*Task:* Set down every record below exactly as it appears, but without the pictures.

[Stored items from a collection]

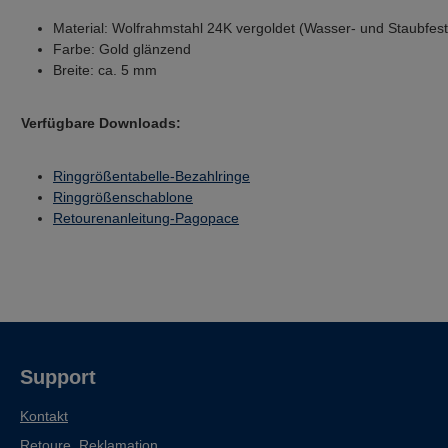
Material: Wolfrahmstahl 24K vergoldet (Wasser- und Staubfes
Farbe: Gold glänzend
Breite: ca. 5 mm
Verfügbare Downloads:
Ringgrößentabelle-Bezahlringe
Ringgrößenschablone
Retourenanleitung-Pagopace
Support
Kontakt
Retoure, Reklamation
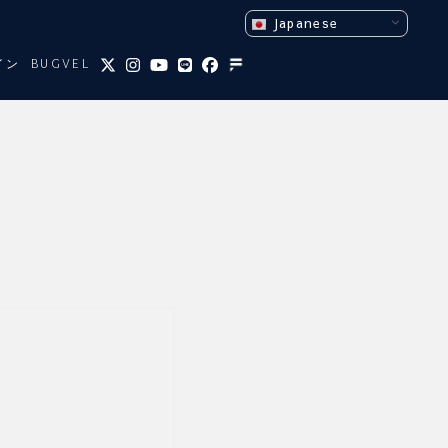
Japanese
イン
BUGVEL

*Your response:*
Material: Wolfrahmstahl 24K vergoldet (Wasser- und Staubfes
Farbe: Gold glänzend
Breite: ca. 5 mm
Verfügbare Downloads:
Ringgrößentabelle-Bezahlringe
Ringgrößenschablone
Retourenanleitung-Pagopace
Support
Kontakt
Retoure, Reklamation
Japanese
イン
BUGVEL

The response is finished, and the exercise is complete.